We knew that we had a tough slog ahead of us as we left the summit of Gravenstafel Ridge and started our traverse to Haig. Since Mount Haig was an 1100 meter height gain and Gravenstafel Ridge was only 950 meters, with a 300 meter drop to the col between Gravenstafel and Haig, we figured that we had to gain another 500 meters from the col to the summit of Mount Haig. It didn't look like 500 meters but we were actually bang on with this number so don't say I didn't warn you! The descent down Gravenstafel was fast and easy. We took a quick break at the col - the weather and views were sublime at this spot!
[Looking back at the oddly pyramidal slopes of Gravenstafel Ridge from near the col with Haig.]
[Wietse leads up snow slopes to the impressive summit of Haig.]
The ridge connecting the col to the final 300 vertical meters of Haig's west ridge looked a bit daunting from this angle, but it proved to be fun, hands-on scrambling almost all the way up. We were both thinking that doing the loop in this direction was working out pretty good so far. The final 300 vertical meters almost killed me. My pack was still way too heavy and so Wietse took control of the situation and broke trail to the summit.
[It's further and more height gain then it looks.]
[Incredible views back to Gravenstafel (L) and over the Haig tarn below. Barnaby Ridge to the right.]
[Never ending snow slopes to the summit!]
The summit view was incredible and we were very surprised to only be the 8th unique summit party (one guy from Pincher Creek was in there 3 times) since the Centennial register was placed. It is quite a slog but well worth it - and considering how prominent it is to a popular ski resort, I would think more people would visit this summit. I'm sure Andrew's book will attract more traffic to this peak. We had a hard time getting off the summit - not because we couldn't down climb but because the weather was so nice and the ground was warm and comfortable! We both dozed off for a few minutes, it felt like winter finally left in that moment.
[Gorgeous summit views! ++]
[Summit panorama includes, Castle Peak, Barnaby Ridge, Gravenstafel Ridge, Syncline, St. Eloi, Packhorse, Tombstone (R to L). ++]
[Looking north over the tarn towards the ski resort and Barnaby Ridge from the summit.]
[Looking towards Mount Darrah over St. Eloi.]
[Darrah now at far right, looking up the Flathead River drainage at the Border Ranges. ++]
[Looking over Gravenstafel and the Castle Ski Resort to the prairies beyond. ++]
[Telephoto of Mount Darrah to the north which is very impressive from this angle.]
[The obvious and impressive summit of Castle Peak to the west.]
[Another impressive angle on Castle Peak (R) with Victoria Peak rising to the left of it.]

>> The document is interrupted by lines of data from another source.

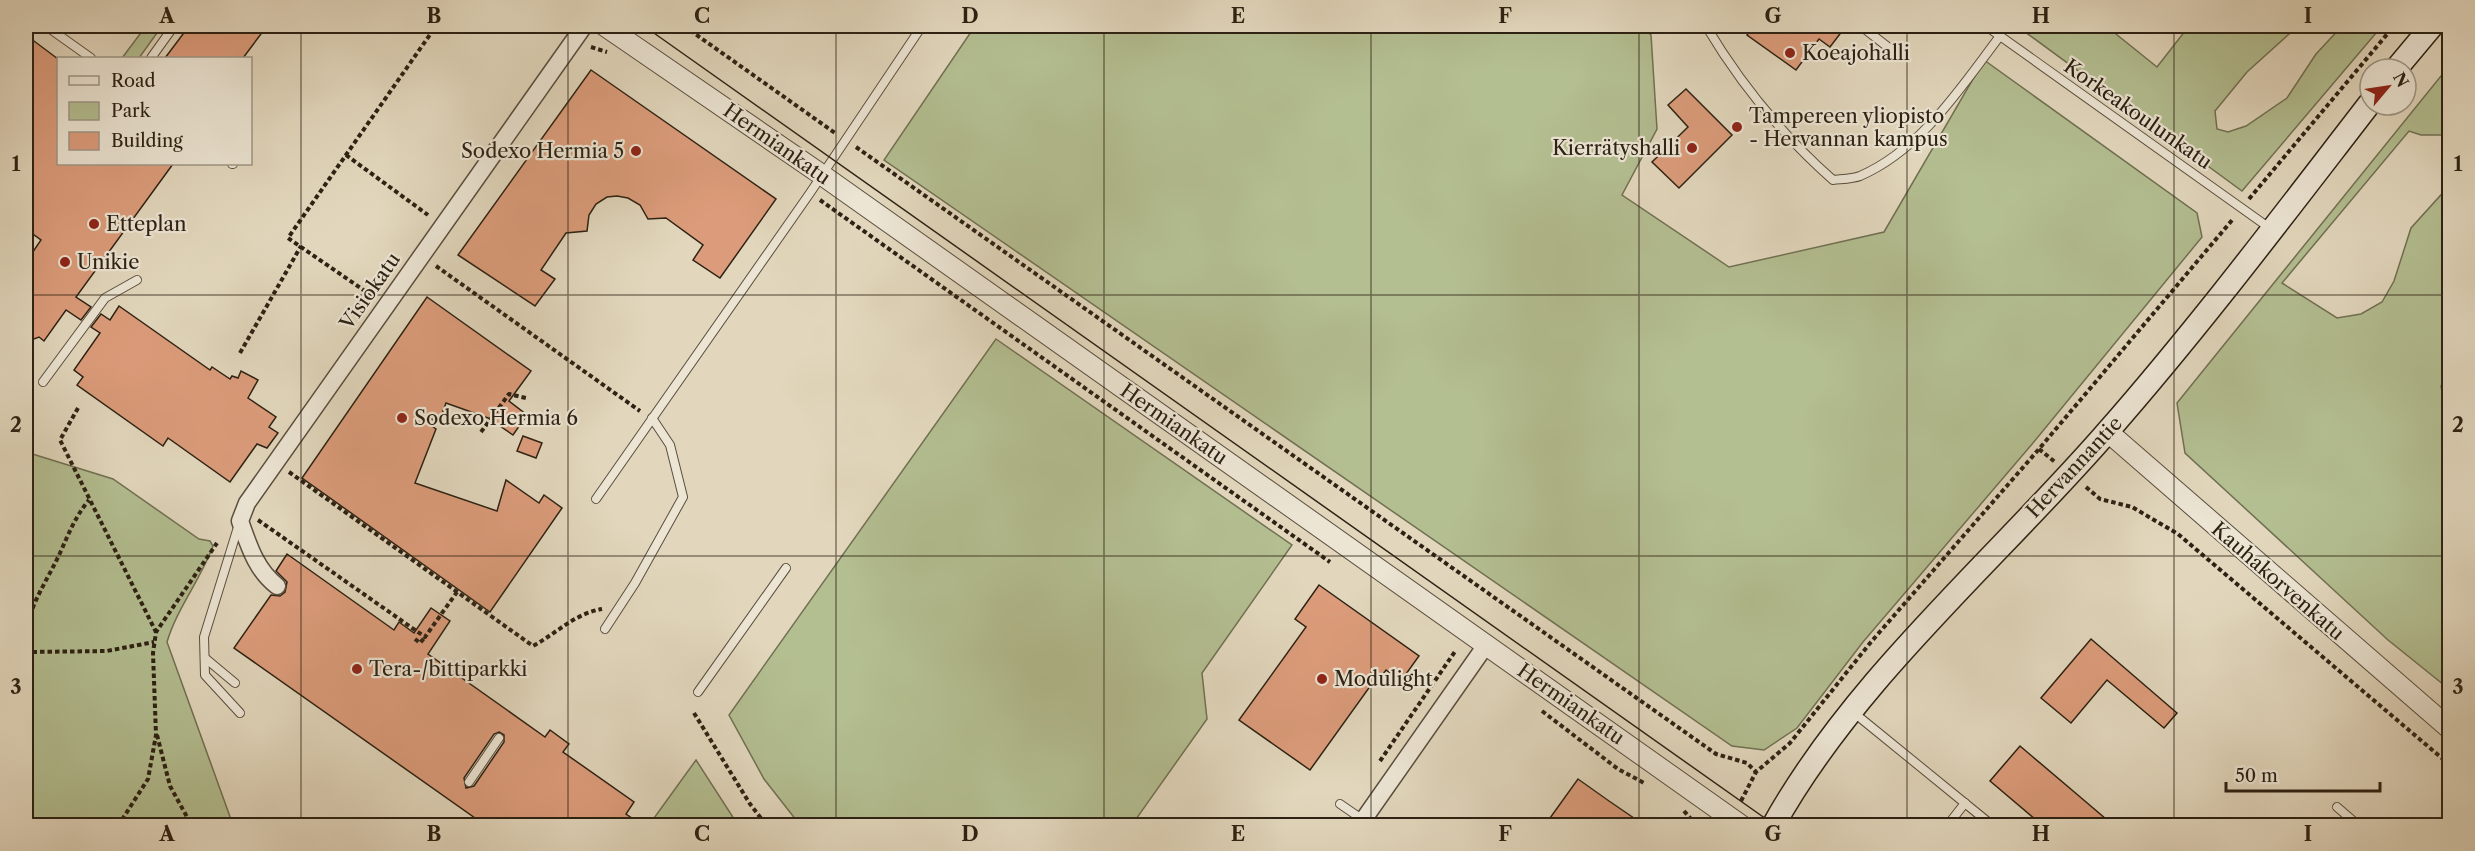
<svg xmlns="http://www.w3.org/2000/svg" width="2475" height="851" viewBox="0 0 2475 851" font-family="'Libre Caslon Text',serif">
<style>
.green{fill:#b3be91;stroke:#707052;stroke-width:1.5}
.building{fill:#dc9c7b;stroke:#2c2113;stroke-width:1.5;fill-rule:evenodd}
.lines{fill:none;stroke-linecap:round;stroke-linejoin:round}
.service-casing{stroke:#5a4e3e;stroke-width:10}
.minor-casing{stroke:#5a4e3e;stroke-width:19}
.tertiary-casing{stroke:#5a4e3e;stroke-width:22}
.secondary-casing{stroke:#2c2113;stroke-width:25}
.path{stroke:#2c2113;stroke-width:4;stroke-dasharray:4.5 3;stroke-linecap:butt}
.service{stroke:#ece5d4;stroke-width:8}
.minor{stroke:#ece5d4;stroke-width:16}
.tertiary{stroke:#ece5d4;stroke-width:20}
.secondary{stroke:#ece5d4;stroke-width:22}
.tram{stroke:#2c2113;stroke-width:1.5}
.grid{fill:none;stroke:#2c2113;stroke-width:1.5;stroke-opacity:0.55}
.poi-dot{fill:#8f2418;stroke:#ece5d4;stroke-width:2}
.labels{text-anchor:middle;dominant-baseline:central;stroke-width:4.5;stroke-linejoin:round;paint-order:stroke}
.poi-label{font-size:20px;fill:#2c2113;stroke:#ece5d4;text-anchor:start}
.street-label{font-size:20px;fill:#2c2113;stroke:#ece5d4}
.neatline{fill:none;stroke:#2c2113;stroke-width:2}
.grid-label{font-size:20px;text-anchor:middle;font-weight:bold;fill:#2c2113}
</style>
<rect width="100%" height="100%" fill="#e2d7bd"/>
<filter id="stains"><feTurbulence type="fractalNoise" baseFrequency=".00333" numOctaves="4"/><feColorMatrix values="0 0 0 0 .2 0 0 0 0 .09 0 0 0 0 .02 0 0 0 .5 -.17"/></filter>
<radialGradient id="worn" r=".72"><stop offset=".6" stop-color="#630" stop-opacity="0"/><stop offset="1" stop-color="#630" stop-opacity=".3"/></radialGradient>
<!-- green -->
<g class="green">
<path d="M146 26H162L139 58H122Z"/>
<path d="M975 26H1442L1448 32 1458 29 1460 26H1639L1651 35 1657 129 1622 195 1729 267 1884 232 1984 60 2197 213 2202 237 2033 443 1863 642 1797 728 1764 750 1732 746 884 160Z"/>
<path d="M2017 26H2106L2157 67 2189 26H2298L2247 72 2215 111 2217 129 2228 132 2246 126 2287 98 2316 54 2342 26H2382L2242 191Z"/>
<path d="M2449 66V135H2421L2409 131 2282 283 2337 318 2361 314 2382 302 2394 281 2411 228 2449 186 2450 373 2441 386 2442 392H2450L2449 689 2388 640 2185 453 2177 403Z"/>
<path d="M996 339 1292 545 1202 673 1207 719 1136 819 1144 825H800L764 779 729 715Z"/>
<path d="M26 452 113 479 199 539 210 541 213 546C201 579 177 608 167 642L233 825H26Z"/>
<path d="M696 760 738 825H649Z"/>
</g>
<!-- building -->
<g class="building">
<path d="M189 26H267L243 58H165Z"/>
<path d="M1754 26H1846L1830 47 1819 39 1796 70 1747 35Z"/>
<path d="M26 35 58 59V164H173L76 297 91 307 81 320 66 310 44 341 39 337 26 342V262L41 240 26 229Z"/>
<path d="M591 70 776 199 720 278 693 260 703 245 666 218 648 219 640 205 628 198 617 196 607 197 596 204 589 215 587 231 566 233 541 270 555 279 535 306 458 255Z"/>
<path d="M1686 89 1732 135 1679 188 1652 162 1688 127 1668 105Z"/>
<path d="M427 297 531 371 509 401 527 415 513 435 488 418 446 403 439 422 420 415 419 417 436 429 415 483 497 511 506 480 539 503 544 495 562 508 490 612 302 478Z"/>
<path d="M119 306 210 370 212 367 230 379 232 376 238 378 241 371 258 380 248 398 276 417 269 427 278 433 267 448 257 444 230 482 168 438 163 446 77 385 83 377 74 370 100 333 91 327 101 314 110 320Z"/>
<path d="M523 436 542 443 536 458 517 451Z"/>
<path d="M287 554 394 630 399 622 414 633 431 608 450 621 428 654 545 737 550 730 569 744 563 752 634 802 626 814 642 825H485L234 648 271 595 280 596 285 592 287 582 276 571ZM499 732 504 735V742L474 786 466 788 464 778 494 734Z"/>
<path d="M1319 585 1419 656 1401 681 1386 670 1379 680 1376 678 1310 770 1239 720 1306 627 1295 619Z"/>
<path d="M2091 639 2177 713 2164 728 2107 680 2071 723 2041 698Z"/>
<path d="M2020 746 2079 796 2113 825H2042L1990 781Z"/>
<path d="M1578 779 1609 801 1644 825H1545Z"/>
</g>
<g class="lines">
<!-- service casing -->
<g class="service-casing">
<g id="service">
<path d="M46 26 91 58"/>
<path d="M1706 26C1740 83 1783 136 1833 180 1841 179 1852 179 1860 176 1922 149 1961 87 2000 36"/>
<path d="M1861 26 1893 51"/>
<path d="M1986 26 2271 229"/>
<path d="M151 58 174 26"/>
<path d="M232 164H233"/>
<path d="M43 382 105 298 137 280"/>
<path d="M596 499 810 193 922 26"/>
<path d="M239 524 204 637 205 675 240 713"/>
<path d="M605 629 635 583 683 497 670 445 652 418"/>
<path d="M205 658 235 683"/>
<path d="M698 692 786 568"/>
<path d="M1853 712 1993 826"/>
<path d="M469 782 499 738"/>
<path d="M1340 804 1372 826"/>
<path d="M2337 807 2359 826"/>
<path d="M1947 826 1965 803"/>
</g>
</g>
<!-- minor casing -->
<g class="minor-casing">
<g id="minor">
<path d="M277 586C256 570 249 546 240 521L247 503 584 26"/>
<path d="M1359 826 1486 645"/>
</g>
</g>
<!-- tertiary casing -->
<g class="tertiary-casing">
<g id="tertiary">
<path d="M605 26 822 175 1742 826"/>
<path d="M2108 432 2450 729"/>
</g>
</g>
<!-- secondary casing -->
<g class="secondary-casing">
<g id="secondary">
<path d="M2396 69 2432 26"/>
<path d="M1773 826C1855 678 1998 558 2108 431 2200 326 2285 213 2370 103"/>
</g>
</g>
<!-- path -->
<g class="path">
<path d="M684 26 835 133"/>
<path d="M591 47 607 52"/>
<path d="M856 147 1716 754 1747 763 1756 772"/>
<path d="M346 155 428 215"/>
<path d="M2249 199 2394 26"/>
<path d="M820 200 1330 562"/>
<path d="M26 239 30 243 26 248"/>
<path d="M436 266 640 411"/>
<path d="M372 296 288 238 436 26"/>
<path d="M240 353 301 246"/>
<path d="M78 408 60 440 156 632"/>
<path d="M481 432 509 394 526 398"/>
<path d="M2039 449 2055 462"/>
<path d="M289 472 533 646C557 633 574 614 602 609"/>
<path d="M2086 487 2100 499 2132 507 2178 534 2450 765"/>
<path d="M258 520 425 637 457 592"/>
<path d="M26 630C32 601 48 579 60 553 69 533 75 517 89 500"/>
<path d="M415 639 420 643 425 637"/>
<path d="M26 655 30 652 107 651 154 642"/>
<path d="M1542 711 1618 769 1646 784"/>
<path d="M694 713 750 804 767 826"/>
<path d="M157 735 170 786 192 826"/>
<path d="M1380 761 1456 650"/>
<path d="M1741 801 1756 772 1790 743 1871 642 2039 449 2233 219"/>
<path d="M1684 811 1697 826"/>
<path d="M118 826 148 779 156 735 153 653 156 632 217 543"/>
</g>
<!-- service -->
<use href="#service" class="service"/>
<!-- minor -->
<use href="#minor" class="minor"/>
<!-- tertiary -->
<use href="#tertiary" class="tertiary"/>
<!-- secondary -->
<use href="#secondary" class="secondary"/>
<!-- tram -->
<path class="tram" d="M644 26 1776 826"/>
</g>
<!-- grid -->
<path class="grid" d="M301 26V826M568 26V826M836 26V826M1104 26V826M1371 26V826M1639 26V826M1907 26V826M2174 26V826M26 295H2450M26 556H2450"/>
<!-- markers -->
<g class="poi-dot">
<circle cx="1790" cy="53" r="6"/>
<circle cx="1737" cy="127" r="6"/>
<circle cx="1692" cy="148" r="6"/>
<circle cx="636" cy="151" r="6"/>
<circle cx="94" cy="224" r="6"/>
<circle cx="65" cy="262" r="6"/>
<circle cx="402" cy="418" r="6"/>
<circle cx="357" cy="669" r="6"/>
<circle cx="1322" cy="679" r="6"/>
</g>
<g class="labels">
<!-- poi labels -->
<g class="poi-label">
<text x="1802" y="53">Koeajohalli</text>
<text x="1749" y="116">Tampereen yliopisto<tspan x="1749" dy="23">- Hervannan kampus</tspan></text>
<text x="1680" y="148" text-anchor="end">Kierrätyshalli</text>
<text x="624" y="151" text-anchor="end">Sodexo Hermia 5</text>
<text x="106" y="224">Etteplan</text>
<text x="77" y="262">Unikie</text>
<text x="414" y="418">Sodexo Hermia 6</text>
<text x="369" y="669">Tera-/bittiparkki</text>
<text x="1334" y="679">Modulight</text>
</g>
<!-- street labels -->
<g class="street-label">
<text transform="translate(2138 114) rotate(35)">Korkeakoulunkatu</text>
<text transform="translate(777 144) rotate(35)">Hermiankatu</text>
<text transform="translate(370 291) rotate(-55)">Visiokatu</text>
<text transform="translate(1174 424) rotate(35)">Hermiankatu</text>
<text transform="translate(2074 467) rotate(-47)">Hervannantie</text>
<text transform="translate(2278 581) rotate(41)">Kauhakorvenkatu</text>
<text transform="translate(1571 704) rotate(35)">Hermiankatu</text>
</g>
</g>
<!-- margin -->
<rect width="2475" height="851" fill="none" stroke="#e2d7bd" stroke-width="66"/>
<!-- legend -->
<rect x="57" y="57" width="195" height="108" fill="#ece5d4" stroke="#9f9787" stroke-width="1.5"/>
<rect x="69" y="76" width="30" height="9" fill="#ece5d4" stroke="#9f9787" stroke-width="1.5"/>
<text x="111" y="87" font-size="18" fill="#2c2113">Road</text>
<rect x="69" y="102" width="30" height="18" fill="#b3be91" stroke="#9f9787" stroke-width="1.5"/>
<text x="111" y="117" font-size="18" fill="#2c2113">Park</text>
<rect x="69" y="132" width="30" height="18" fill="#dc9c7b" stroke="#9f9787" stroke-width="1.5"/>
<text x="111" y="147" font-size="18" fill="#2c2113">Building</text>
<!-- north arrow -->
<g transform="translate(2388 87) rotate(61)"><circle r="28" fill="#ece5d4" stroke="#9f9787" stroke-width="1.5"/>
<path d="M0-4.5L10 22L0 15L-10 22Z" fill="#8f2418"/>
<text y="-9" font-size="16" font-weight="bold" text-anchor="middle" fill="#2c2113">N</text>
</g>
<!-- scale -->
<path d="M2226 782v9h154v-9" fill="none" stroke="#2c2113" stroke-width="3"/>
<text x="2235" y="782" font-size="18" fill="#2c2113" stroke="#ece5d4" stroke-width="4.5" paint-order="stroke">50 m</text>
<rect x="33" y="33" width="2409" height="785" class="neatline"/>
<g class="grid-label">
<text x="167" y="23">A</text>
<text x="434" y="23">B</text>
<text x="702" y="23">C</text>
<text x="970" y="23">D</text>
<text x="1238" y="23">E</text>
<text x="1505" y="23">F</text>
<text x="1773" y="23">G</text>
<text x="2041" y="23">H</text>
<text x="2308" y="23">I</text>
<text x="16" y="171">1</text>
<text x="2458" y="171">1</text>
<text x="16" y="432">2</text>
<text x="2458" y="432">2</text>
<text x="16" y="694">3</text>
<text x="2458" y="694">3</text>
<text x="167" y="841">A</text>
<text x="434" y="841">B</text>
<text x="702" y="841">C</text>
<text x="970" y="841">D</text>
<text x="1238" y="841">E</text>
<text x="1505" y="841">F</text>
<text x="1773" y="841">G</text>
<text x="2041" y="841">H</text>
<text x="2308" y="841">I</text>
</g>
<rect width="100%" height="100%" filter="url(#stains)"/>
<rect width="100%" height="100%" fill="url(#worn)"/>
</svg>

The way down the Southeast ridge was interesting and fun. Good scree with solid down climbing and colorful scenery made the time fly by. Until we got to the little lake, that is. Here time slowed down again. This was the perfect spot to set up a small camp for the night. Unfortunately we didn't have bivy sacks or a tent and we had to regain the ridge ahead of us before hiking out via the ski hill. We underestimated how high up the ridge we had to go. I was hoping we could go up halfway and follow a bench around the nose and onto the ski hill, but that turned out to be a false hope. We'd have been better off just to go right to the top of this ridge and follow it out.
[Wietse descends the SE ridge under the summit of Haig.]
[The going is initially very quick and easy.]
[Great views to the south include Tombstone Mountain.]
[Wietse route finding on a rocky outcrop on descent.]
[Looking back up the SE ridge to the summit of Haig.]
It's a 200 meter height gain, and it hurts at this point, but you're either going to gain that height or do some really nasty bushwhacking and side-hill traversing - so pick your demon and get it done and over with! The top of the lift is actually 100 meters lower than the top of this ridge, which is longer then we were expecting. Eventually we found the chair lift and had an easy hike out from there.
[Time to slog back up the NE ridge...]
[At least it's a lovely day.]
[Last glance back from the NE ridge we crossed, looking at Haig and the SE ridge running down to the left.]
Our final round trip time was just over 9 hours at a steady pace. It took over 4 hours to descend from Mount Haig to the parking lot - so if you do the loop in reverse like we did be prepared for that final 200 meter gain from the lake. One of the best one day, multi peak trips I've done in a long time. Andrew (and those who helped him discover the Castle area) deserves big 'kudos' for writing about this area and opening up new possibilities for peak baggers in the Rockies!